Lending to self-employed mortgage applicants is expected to increase by 67% over the next five years – from £20.9 billion in 2023 to £34.8 billion in 2029.
This is evident from the Residential Property Market Report from specialist lender Together.
With the number of self-employed people having already risen from 3.2 million to 4.3 million over the past two decades, including a further 183,000 in the first quarter of 20242, Together’s research highlights the growing need for support that aspiring self-employed homeowners need in gaining access to financing. and the challenges this group faces in obtaining mortgage deals from major lenders.
They may have fluctuating income levels, multiple sources of income, or may not be able to provide proof of income, putting them outside the normal criteria for a loan.
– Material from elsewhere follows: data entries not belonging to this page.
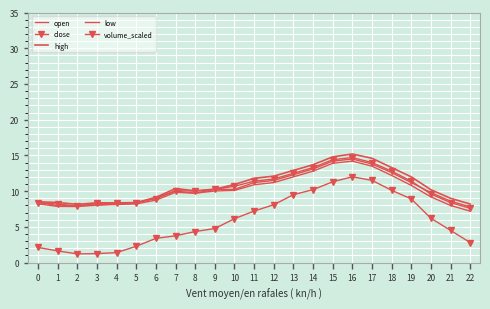

At how many categories does at least one series exceed 13?

5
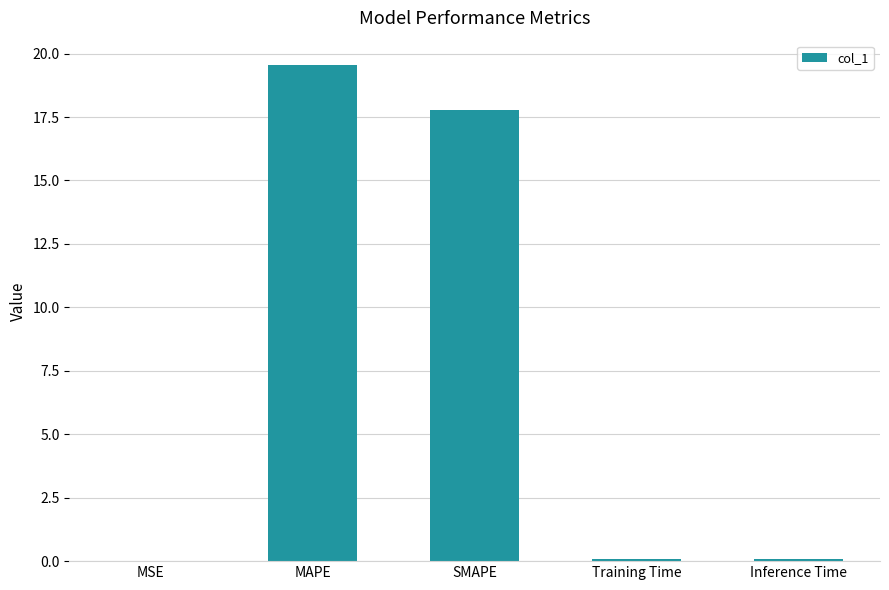

What is the change in value from SMAPE to Inference Time?

-17.7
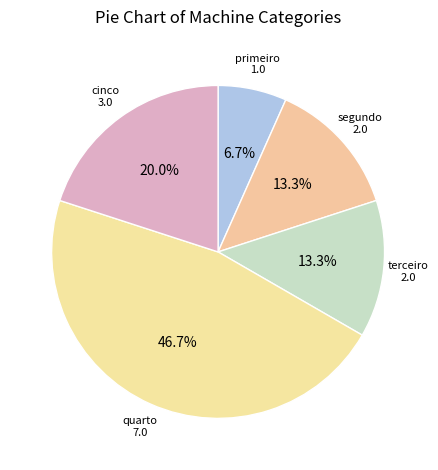

To the nearest percent, what percentage of the pie is quarto?

47%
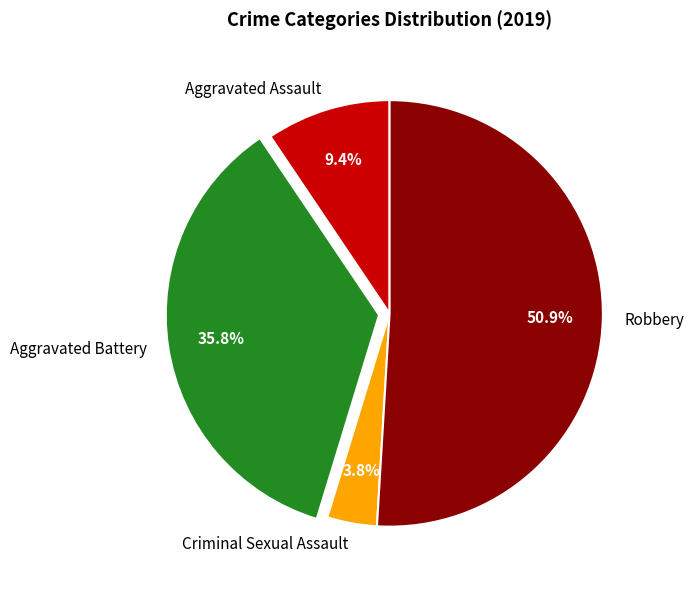

Count the number of slices in the pie.

4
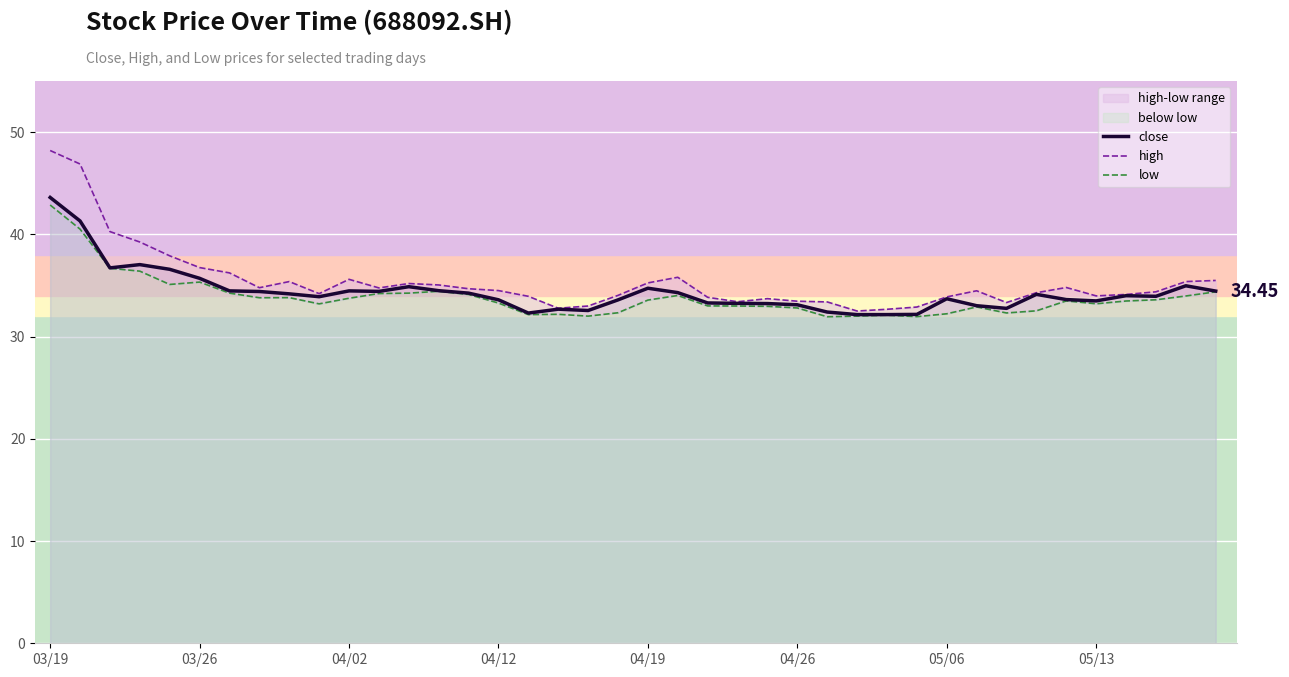

List the series in order of their peak value, lowest first.

low, close, high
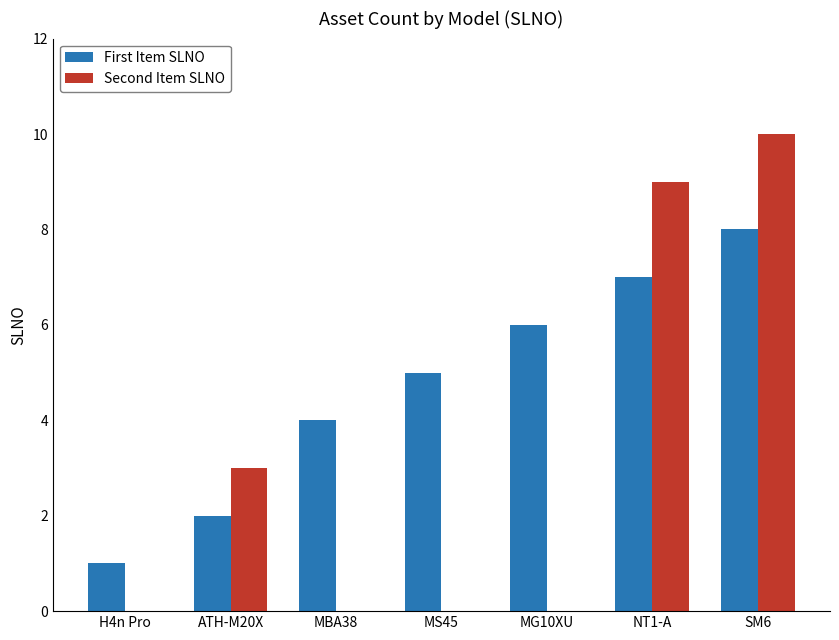

How many distinct data groups are displayed?

2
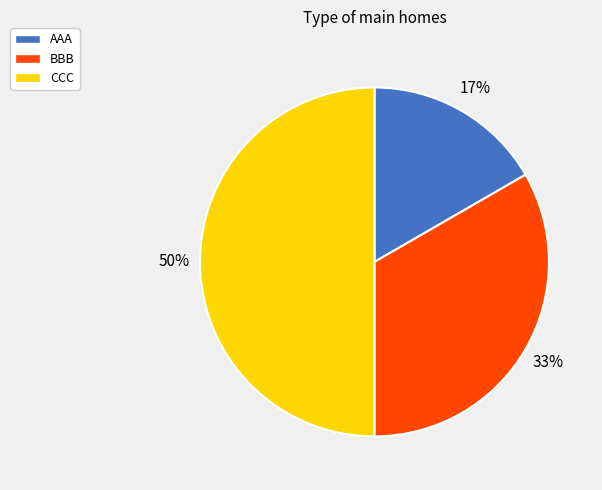

To the nearest percent, what is the average slice percentage?

33%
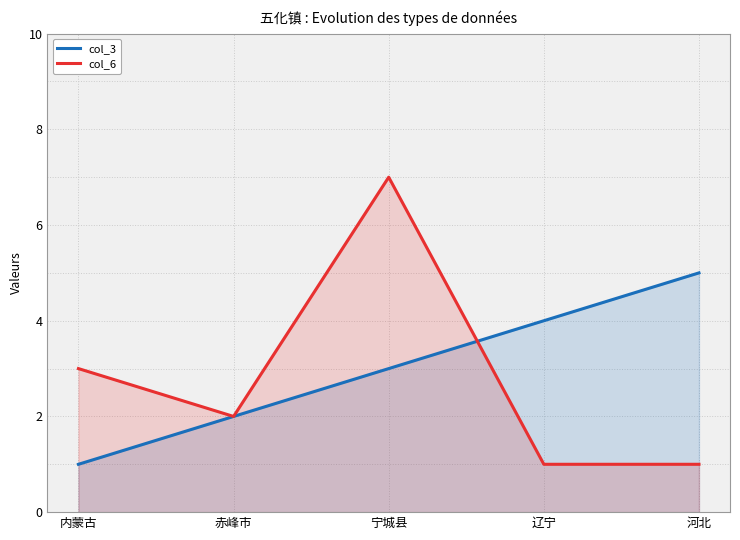

What is the sum of the col_6 values at 辽宁 and 河北?

2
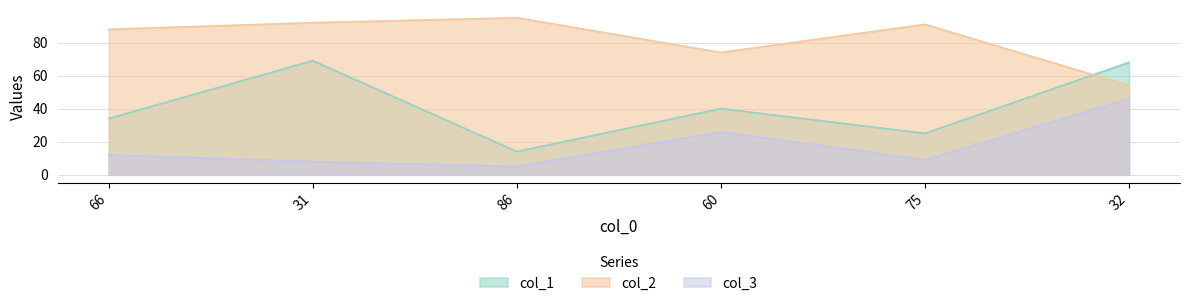

At which category does col_1 reach its first local peak?

31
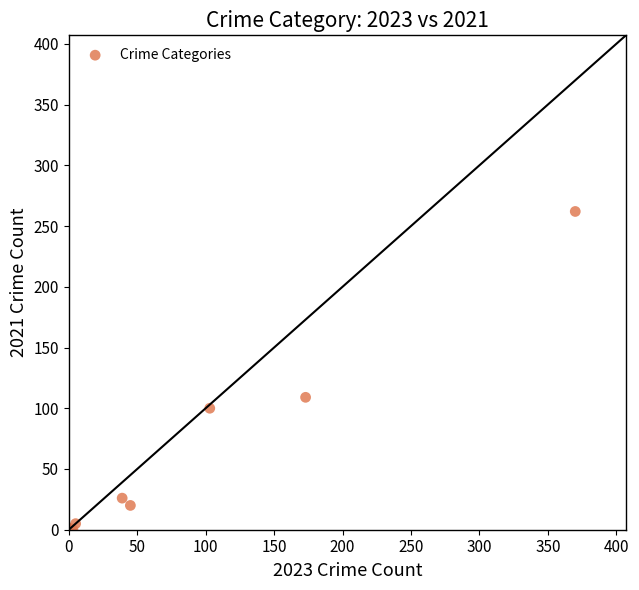

What Y value in the scatter plot is closest to 131?

109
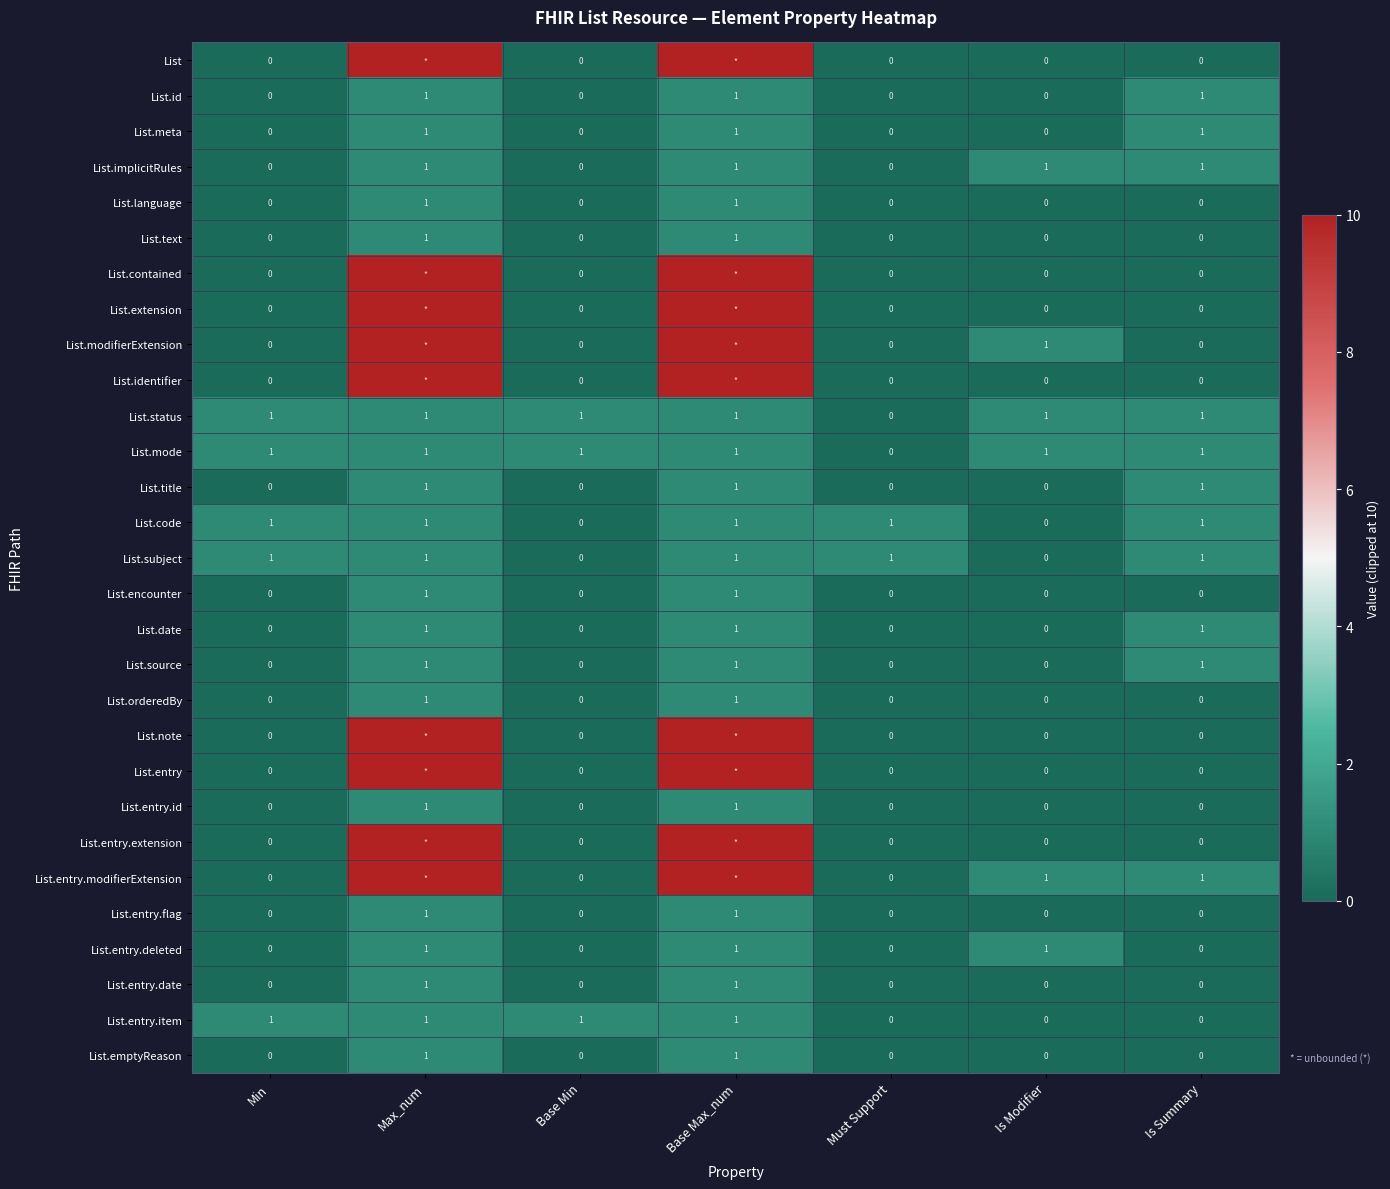

What is the sum of all List.date values?

3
According to new research from Together, a fifth (22%) of rejected mortgage applicants who would be classified as ‘non-standard’ were rejected because they were self-employed and 10% said this was due to having sporadic income.
The challenges faced by the growing number of self-employed people have meant that only 5% of self-employed mortgage applicants have been successful in the last 12 months3.
However, the changing nature of society and work and lifestyle patterns mean that the sector is likely to continue to grow in the coming years. In fact, this year, from April to June 2024, there was a year-on-year increase in the number of full-time self-employed people, which Together has also seen reflected internally in increased demand for home loans.
This is in line with a wider trend, with the number of homeowners and potential homeowners facing ‘non-standard’ situations rising nationally – highlighting the need for a more flexible approach from the sector to help non-standard applicants.
A third (29%) said greater flexibility in mortgage repayments, including the ability to overpay or underpay, would improve their mortgage application experience. And 14% said it would be very helpful if lenders standardized the definition and criteria for non-standard applicants.
John Barker, CEO of Personal Finance, commented: “During economic downturns, the tendency for mainstream lenders to rethink their strategies will lead to a more cautious or risk-averse environment. This in turn will always be more beneficial to working borrowers with a perfect credit history than, for example, loans to the self-employed or those with past credit problems – even if the latter can make a larger deposit.”
He added: “As more and more people find themselves as sole traders, freelancers, side hustlers or majority shareholders, what is needed is a more inclusive approach to the financial services sector, where common sense is applied to lending with applications assessed on merit – looking at the whole picture, not just your credit score or loan-to-income ratio.”